Cape Dorset school fire results in charges against 3 youths
RCMP say blaze that destroyed high school was deliberately set
Arson charges have been laid against three youths after the high school in Cape Dorset, Nunavut, burned to the ground Sunday.
The youths aged between 13 and 16 were arrested by Nunavut RCMP after a criminal investigation determined the fire at Peter Pitseolak High School was deliberately set, a police news release said.
The teens have been charged with arson with damage to property and arson with disregard for human life.
The school fire Sunday forced the evacuation of a nearby health centre and several houses, and also knocked out power to the hamlet for about an hour. A daycare located in the high school building was also lost in the fire.
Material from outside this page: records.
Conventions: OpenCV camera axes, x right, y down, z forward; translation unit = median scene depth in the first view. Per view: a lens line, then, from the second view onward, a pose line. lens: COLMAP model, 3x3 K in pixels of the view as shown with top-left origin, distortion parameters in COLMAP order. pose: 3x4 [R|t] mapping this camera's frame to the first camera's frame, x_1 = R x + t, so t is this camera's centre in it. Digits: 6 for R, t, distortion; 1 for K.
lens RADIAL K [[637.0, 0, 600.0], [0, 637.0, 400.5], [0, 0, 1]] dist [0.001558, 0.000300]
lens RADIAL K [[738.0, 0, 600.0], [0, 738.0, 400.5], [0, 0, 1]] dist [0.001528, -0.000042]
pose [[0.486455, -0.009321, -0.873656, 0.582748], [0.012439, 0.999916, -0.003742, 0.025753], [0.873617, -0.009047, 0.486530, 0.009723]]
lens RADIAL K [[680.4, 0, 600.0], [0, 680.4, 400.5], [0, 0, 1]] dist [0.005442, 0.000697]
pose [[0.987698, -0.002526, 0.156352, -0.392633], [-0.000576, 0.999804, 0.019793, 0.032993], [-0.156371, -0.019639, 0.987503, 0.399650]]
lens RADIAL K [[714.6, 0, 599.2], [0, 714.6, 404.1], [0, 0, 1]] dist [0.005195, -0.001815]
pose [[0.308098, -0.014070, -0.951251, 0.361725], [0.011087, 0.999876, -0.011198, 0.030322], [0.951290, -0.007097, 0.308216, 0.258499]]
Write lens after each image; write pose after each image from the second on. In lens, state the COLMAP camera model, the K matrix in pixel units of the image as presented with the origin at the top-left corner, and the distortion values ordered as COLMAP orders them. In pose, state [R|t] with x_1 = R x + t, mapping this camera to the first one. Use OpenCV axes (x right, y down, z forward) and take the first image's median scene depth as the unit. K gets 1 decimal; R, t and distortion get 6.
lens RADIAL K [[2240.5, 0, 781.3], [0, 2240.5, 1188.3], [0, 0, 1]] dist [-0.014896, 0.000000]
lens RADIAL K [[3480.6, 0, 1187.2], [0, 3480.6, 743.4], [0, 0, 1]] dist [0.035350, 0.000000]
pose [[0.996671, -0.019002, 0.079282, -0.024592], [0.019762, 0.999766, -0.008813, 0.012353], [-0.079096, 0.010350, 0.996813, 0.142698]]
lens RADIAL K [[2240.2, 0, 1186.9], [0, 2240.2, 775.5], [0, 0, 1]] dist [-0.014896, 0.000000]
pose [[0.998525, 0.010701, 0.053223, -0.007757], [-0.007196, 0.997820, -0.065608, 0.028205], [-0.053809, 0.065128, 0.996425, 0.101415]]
Police said fire investigators and V Division's major crime unit are assisting the Cape Dorset detachment in the continuing investigation.
Classes to resume Thursday
There will be no classes for Peter Pitseolak students Tuesday and Wednesday while classes continue as usual at Sam Pudlat elementary school.
- Peter Pitseolak school in Cape Dorset, Nunavut, burns to the ground
- Cape Dorset fire leaves Nunavut government officials scrambling
Starting Thursday, elementary and secondary students will share Sam Pudlat School on a split schedule. Elementary students will take classes from 8 a.m. to 12:10 p.m. and high school classes will be held from 1 p.m. to 5:10 p.m.
High school students will use supplies already at Sam Pudlat School, while the education department prepares to fly in additional supplies, textbooks and workbooks to Cape Dorset.
"I feel for all the students that were looking forward to another new school year," said Nunavut Education Minister Paul Quassa.
He added he was "saddened that so much resource was lost in that school, being the first school to be built in Cape Dorset."
Officials said they are working with the community and the Department of Community and Government Services to explore other options for providing classes to Peter Pitseolak students in the long term.
Rebuilding the school could take up to three years, according to Quassa, and cost millions of dollars, which should be covered by the insurance.
Quassa and Education Deputy Minister Kathy Okpik are planning to fly to Cape Dorset on Tuesday. They are scheduled to meet with the local District Education Authority Tuesday evening and with parents of students at both schools on Wednesday.